В Москве они, впрочем, не задержались. Мама не могла найти работу: тень загадочного Васи давала о себе знать. Жизнь мотала их долго по всей огромной стране, пока не выплеснула у знакомого станционного поселка. И событий в жизни Антошки к тому времени произошло чересчур много, чтобы помнить о судьбе странной игрушки.


***

Стрельников скорее понял, чем вспомнил, что человечек все еще здесь, дожидается его под кучей пропыленного мусора и драной рогожей. И даже не удивился, увидев его, такого же новенького и самодовольно ухмыляющегося в нарисованные пышные усы. Тонкие планки отозвались мелодичным перестуком, когда Антон Григорьевич взял игрушку в руки. И всем телом почувствовал, как испуганно встрепенулись, как затрепетали в цыганском вертепе деревянные болванчики. Он и сам вздрогнул, когда в кармане забился, заголосил телефон.

- Что же теперь, Антон Григорьевич?- осведомился знакомый хриплый голос.
- Что вы от меня хотите?- резко спросил Стрельников.
- Вы и сами понимаете,- ответила трубка,- что эта игрушка не про вас.
- А про вас ли?- обозлился Антон Григорьевич.
- Нет,- прохрипел собеседник,- не про меня. Но эта вещь должна иметь Хозяина, верно? И вы ее мне принесете. А уж Хозяин отыщется, будьте покойны. Ну, чего молчите, Стрельников?
- Ничего вы не получите,- нетвердо возразил Антон Григорьевич,- я ее уничтожу.

Собеседник хрипло рассмеялся.

- Власть уничтожить невозможно, Стрельников, и вы это знаете. Ну посмотрите, посмотрите же вокруг! Разве вы не видите, что у всего этого нет Хозяина? Только он может навести здесь порядок. Разве вы против порядка, Стрельников? Разве вас устраивает все, что вокруг происходит? Я же знаю, что не устраивает. И вы можете все это изменить.
- Нет! Чтобы снова пройти через ЭТО? Я не хочу! Ничего, ничего не получите, так и знайте!

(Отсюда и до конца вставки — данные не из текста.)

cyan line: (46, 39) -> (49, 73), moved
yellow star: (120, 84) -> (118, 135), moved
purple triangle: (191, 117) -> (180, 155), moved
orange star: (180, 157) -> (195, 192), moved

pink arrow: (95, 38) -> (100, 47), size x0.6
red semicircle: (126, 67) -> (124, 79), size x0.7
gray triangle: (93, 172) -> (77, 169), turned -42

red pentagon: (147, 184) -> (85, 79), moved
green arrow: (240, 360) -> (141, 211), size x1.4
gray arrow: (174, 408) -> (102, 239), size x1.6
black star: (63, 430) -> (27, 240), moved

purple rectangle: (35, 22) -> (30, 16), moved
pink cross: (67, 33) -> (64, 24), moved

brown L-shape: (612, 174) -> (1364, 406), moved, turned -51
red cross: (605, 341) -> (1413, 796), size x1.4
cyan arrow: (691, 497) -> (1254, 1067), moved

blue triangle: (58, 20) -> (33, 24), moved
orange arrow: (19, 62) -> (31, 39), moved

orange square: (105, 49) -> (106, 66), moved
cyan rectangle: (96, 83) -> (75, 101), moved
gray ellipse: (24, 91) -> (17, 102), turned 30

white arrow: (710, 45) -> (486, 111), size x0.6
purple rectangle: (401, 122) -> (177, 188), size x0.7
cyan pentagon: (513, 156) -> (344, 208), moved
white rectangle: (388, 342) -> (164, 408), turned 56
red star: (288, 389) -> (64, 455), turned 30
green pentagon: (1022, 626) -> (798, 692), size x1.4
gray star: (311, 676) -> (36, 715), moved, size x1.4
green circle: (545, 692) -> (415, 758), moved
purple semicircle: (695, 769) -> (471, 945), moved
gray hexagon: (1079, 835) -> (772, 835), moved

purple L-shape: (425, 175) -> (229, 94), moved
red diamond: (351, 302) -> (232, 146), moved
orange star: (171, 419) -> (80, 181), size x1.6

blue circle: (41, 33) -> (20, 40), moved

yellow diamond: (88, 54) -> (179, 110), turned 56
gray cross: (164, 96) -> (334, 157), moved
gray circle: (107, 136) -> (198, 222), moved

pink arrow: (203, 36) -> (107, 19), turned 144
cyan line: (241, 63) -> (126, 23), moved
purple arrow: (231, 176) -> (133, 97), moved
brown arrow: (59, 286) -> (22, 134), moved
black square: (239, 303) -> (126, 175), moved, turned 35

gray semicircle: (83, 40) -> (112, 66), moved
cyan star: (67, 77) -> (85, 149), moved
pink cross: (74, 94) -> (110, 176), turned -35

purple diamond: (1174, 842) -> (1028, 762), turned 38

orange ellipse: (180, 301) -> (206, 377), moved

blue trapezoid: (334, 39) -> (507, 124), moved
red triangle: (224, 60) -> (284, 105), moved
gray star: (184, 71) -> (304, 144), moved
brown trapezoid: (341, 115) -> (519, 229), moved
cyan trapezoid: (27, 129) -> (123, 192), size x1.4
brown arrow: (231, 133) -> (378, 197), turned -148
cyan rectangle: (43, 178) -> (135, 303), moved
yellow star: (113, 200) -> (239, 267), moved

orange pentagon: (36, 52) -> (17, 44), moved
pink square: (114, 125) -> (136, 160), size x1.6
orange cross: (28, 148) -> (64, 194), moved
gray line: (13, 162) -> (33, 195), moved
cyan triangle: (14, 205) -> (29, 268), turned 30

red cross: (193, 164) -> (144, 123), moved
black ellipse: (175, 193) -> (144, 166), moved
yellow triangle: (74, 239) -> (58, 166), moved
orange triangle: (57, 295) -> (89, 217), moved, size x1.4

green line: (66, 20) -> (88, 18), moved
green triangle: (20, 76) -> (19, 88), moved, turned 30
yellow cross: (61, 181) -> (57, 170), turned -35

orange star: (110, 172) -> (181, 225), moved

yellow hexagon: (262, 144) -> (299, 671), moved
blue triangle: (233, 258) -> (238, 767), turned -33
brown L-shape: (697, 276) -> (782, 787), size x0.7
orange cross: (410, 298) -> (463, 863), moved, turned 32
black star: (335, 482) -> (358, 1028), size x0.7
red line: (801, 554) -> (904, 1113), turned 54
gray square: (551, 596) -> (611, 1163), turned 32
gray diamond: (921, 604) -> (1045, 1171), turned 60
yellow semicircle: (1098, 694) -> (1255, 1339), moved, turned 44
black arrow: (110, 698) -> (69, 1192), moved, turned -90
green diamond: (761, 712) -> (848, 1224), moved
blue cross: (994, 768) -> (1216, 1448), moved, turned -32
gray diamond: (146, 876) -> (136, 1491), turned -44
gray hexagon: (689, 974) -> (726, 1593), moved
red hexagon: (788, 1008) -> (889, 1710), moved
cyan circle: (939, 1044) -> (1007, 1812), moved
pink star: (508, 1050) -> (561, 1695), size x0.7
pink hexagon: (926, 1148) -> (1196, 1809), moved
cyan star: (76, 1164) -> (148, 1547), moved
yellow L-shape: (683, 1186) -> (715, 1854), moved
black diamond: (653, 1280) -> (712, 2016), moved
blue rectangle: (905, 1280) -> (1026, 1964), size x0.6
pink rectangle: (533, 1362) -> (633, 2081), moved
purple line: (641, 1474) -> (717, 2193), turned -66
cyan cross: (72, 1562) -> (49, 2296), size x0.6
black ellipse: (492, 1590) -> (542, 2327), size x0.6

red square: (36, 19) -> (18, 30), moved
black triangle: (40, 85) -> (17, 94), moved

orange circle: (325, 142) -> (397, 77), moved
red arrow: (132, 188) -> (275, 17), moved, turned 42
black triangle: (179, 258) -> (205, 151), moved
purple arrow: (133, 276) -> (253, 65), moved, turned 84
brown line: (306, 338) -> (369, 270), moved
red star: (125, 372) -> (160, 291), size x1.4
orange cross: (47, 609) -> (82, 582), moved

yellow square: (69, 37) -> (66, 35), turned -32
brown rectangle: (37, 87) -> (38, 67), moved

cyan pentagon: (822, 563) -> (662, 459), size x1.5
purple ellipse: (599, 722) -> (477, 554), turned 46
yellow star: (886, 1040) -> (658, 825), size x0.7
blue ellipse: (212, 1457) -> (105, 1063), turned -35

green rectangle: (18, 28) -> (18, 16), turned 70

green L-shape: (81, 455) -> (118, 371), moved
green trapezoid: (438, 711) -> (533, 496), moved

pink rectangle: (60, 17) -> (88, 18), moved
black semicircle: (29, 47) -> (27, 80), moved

Стрельникова снова скрутил спазм, как давеча у площади.

- Прекратите!- крикнул он, хватаясь за чердачную дверь.- Или…

Из трубки снова послышался хриплый смех.

- Или что, Антон Григорьевич? Ответите тем же? Что ж, в конце концов, не так важно, кто начнет. Вы, я, или кто другой. Станьте первым. Это же так просто.


***

В последний раз Антона Григорьевича видели живым у станции, и приняли за пьяного: больно его мотало по сторонам. И кричал он какие-то глупости: «Я не деревянный! Не деревянный!». А звонкое эхо из голых околков за станцией глумливо передразнивало: «Деревянный, деревянный!».

Его нашли только весной, в овраге, за восемнадцать километров от поселка. Стрельников сидел, привалившись боком к выворотню, и широко раскрытыми остекленевшими глазами смотрел в голубое апрельское небо. Мыши и горностаи почему-то его не тронули, и выглядел он так, словно присел на минуту отдохнуть. Только зачем-то сжимал в кулаке горстку деревянной трухи.

Всю весну по полям шлындали какие-то странные люди, все искали что-то, да не нашли, а что искали, не говорили. «Странный был старик,- судачили в народе,- мало ли, может, украл чего. Чужая душа – потемки. Даром, что тихий. В тихом омуте-то завсегда черти водятся. А все потому, что порядка нет!».